▶ **TRECHO APRESENTADO**
* * * * * * *

Vemos Iemanjá se espalhando por praias uruguaias e gaúchas e percebemos que resistem tradições.
Porque desde o Uruguai venho subindo serra e descendo serra, porque sei de caminhos diretos e nem tão retos e também sei de caminhos alternativos onde a vista é mais bonita, a contemplação é segura e a velocidade desacelerada. Porque esbarrei em tanta gente real, nada virtual, que diz bom dia, “buenas” e “que tal”. Porque quase nada vi de televisão e muito menos da tv brasileira.
Porque desde o extremo sul parece que pouco a pouco, subindo o mapa, a cordialidade vai se desfazendo , as desesperanças vão se adensando e o medo dos vizinhos se torna mais palpável. Porque temos mais medo a partir do momento em que cruzamos o Chuí e toda aquela confusão comercial da fronteira com flanelinhas que nos vendem espaços para nossos carros e propagandeiam ofertas para lojas que vendem o que não precisamos.

* * * * * * *

▶ **REGISTROS FORNECIDOS**
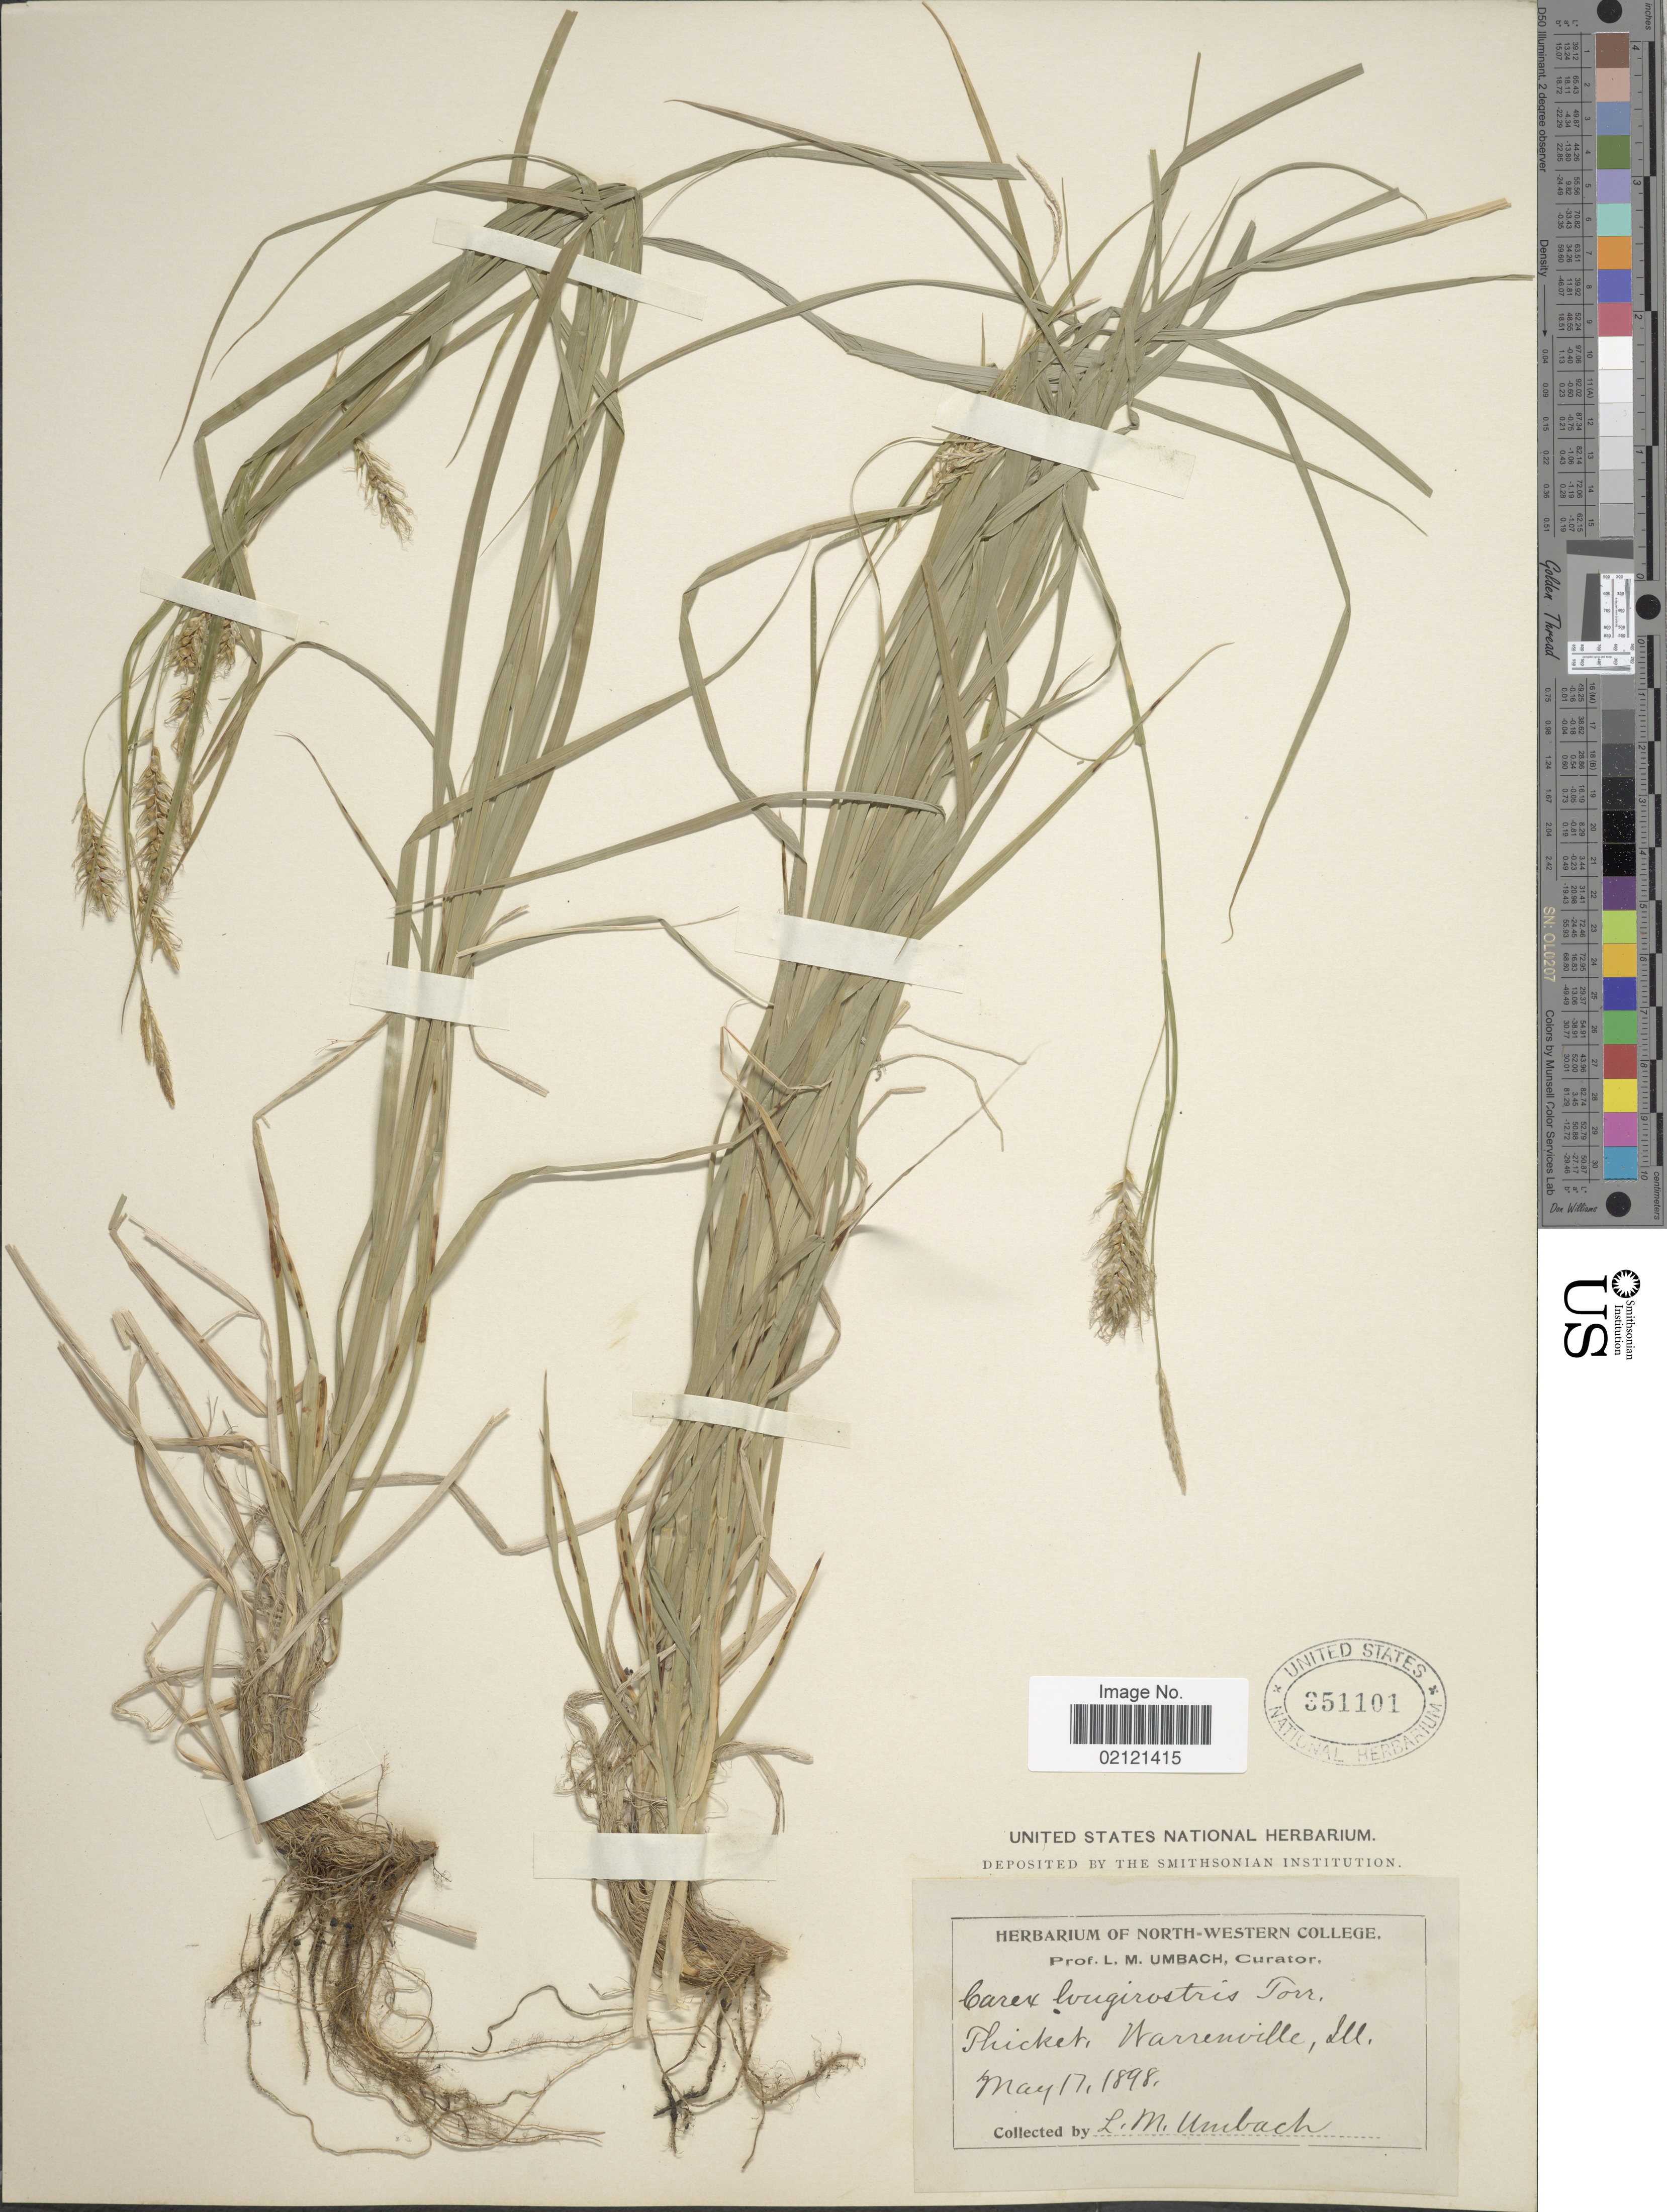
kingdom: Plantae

* * * * * * *

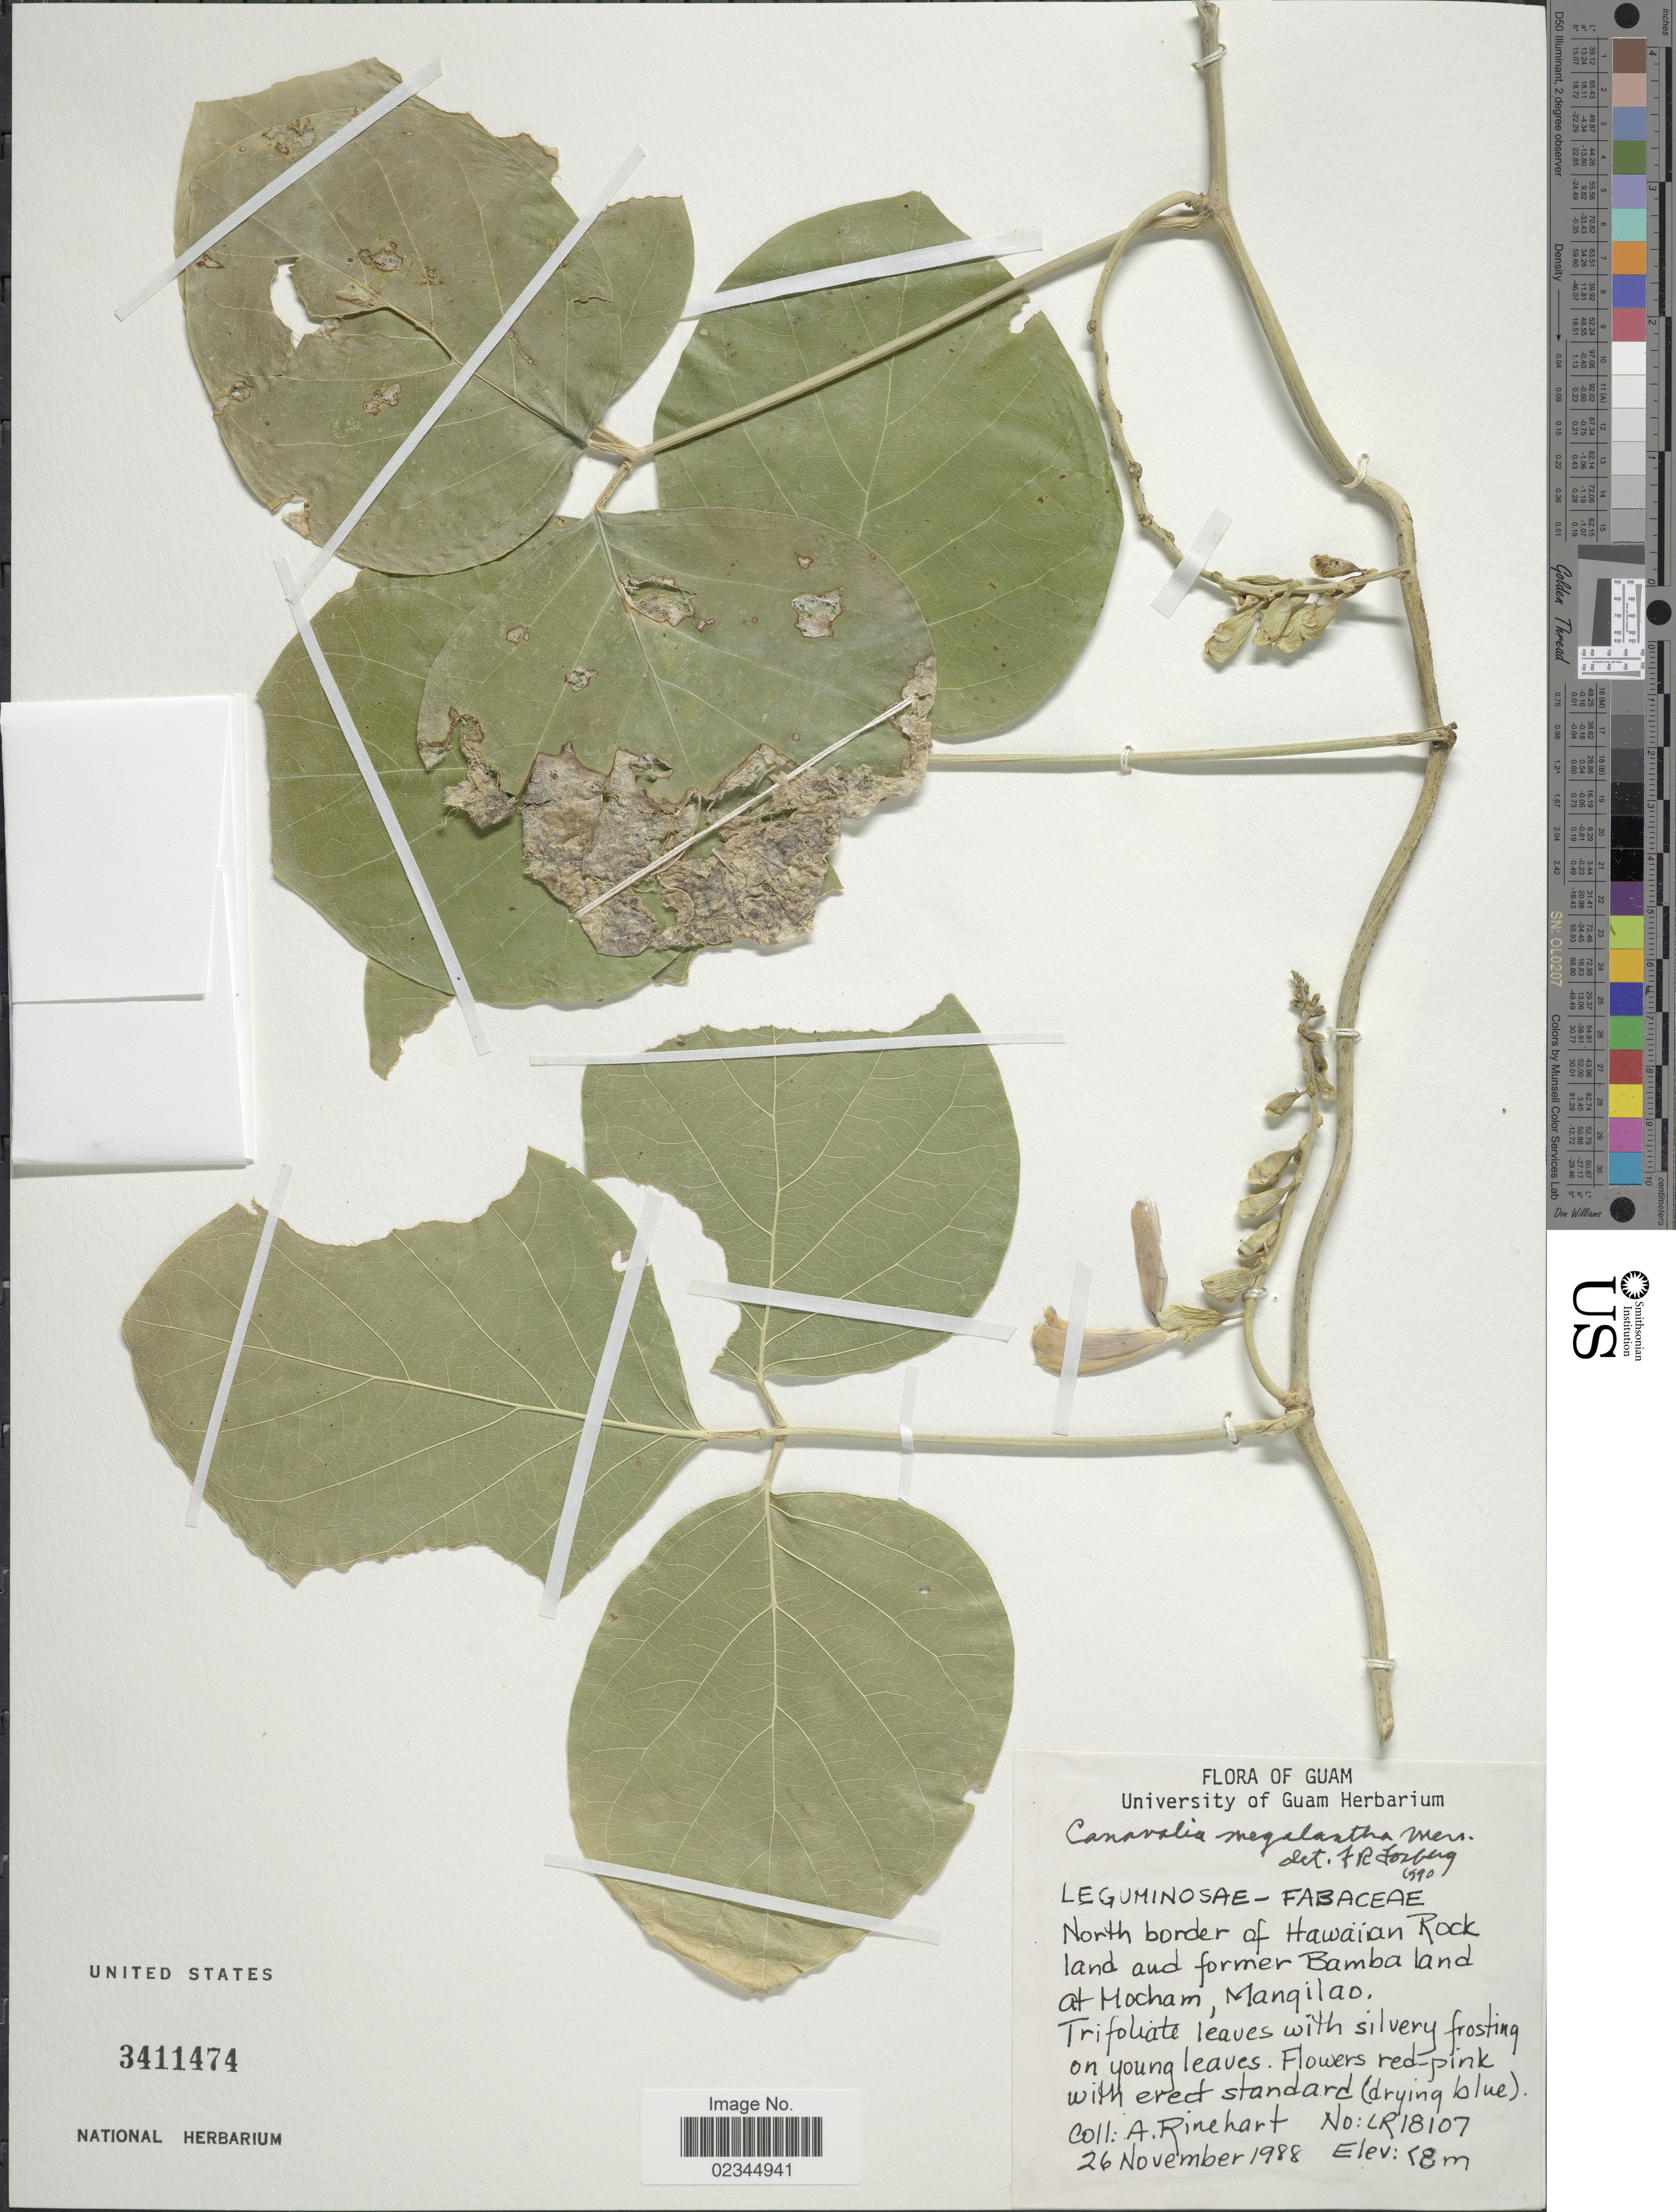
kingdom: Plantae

* * * * * * *

▶ **ENUNCIADO A**
Responda a estas perguntas com base no trecho apresentado:
(i) Por quais praias o trecho diz que Iemanjá se espalha?
(ii) Que saudações dizem as pessoas com quem o autor esbarrou?
(iii) O que os flanelinhas da fronteira vendem?
▶ **ENUNCIADO B**
Como ficaria, de forma mais breve, o parágrafo do trecho apresentado que começa com "Porque desde o extremo sul", mantendo seus fatos principais?
▶ **ENUNCIADO C**
Reescreva a parte do trecho apresentado que começa nas palavras "Vemos Iemanjá se" e termina depois de "que não precisamos.", substituindo "gente" por "pessoas".

▶ **RESPOSTA CORRETA A**
(i) Por praias uruguaias e gaúchas.
(ii) "Bom dia", "buenas" e "que tal".
(iii) Espaços para os carros.

▶ **RESPOSTA CORRETA B**
Subindo o mapa desde o extremo sul, a cordialidade vai se desfazendo, as desesperanças se adensam e o medo dos vizinhos fica mais palpável. O medo cresce depois de cruzar o Chuí, com a confusão comercial da fronteira: flanelinhas vendem espaços para os carros e anunciam ofertas de lojas que vendem o que não precisamos.

▶ **RESPOSTA CORRETA C**
Vemos Iemanjá se espalhando por praias uruguaias e gaúchas e percebemos que resistem tradições.
Porque desde o Uruguai venho subindo serra e descendo serra, porque sei de caminhos diretos e nem tão retos e também sei de caminhos alternativos onde a vista é mais bonita, a contemplação é segura e a velocidade desacelerada. Porque esbarrei em tanta pessoas real, nada virtual, que diz bom dia, “buenas” e “que tal”. Porque quase nada vi de televisão e muito menos da tv brasileira.
Porque desde o extremo sul parece que pouco a pouco, subindo o mapa, a cordialidade vai se desfazendo , as desesperanças vão se adensando e o medo dos vizinhos se torna mais palpável. Porque temos mais medo a partir do momento em que cruzamos o Chuí e toda aquela confusão comercial da fronteira com flanelinhas que nos vendem espaços para nossos carros e propagandeiam ofertas para lojas que vendem o que não precisamos.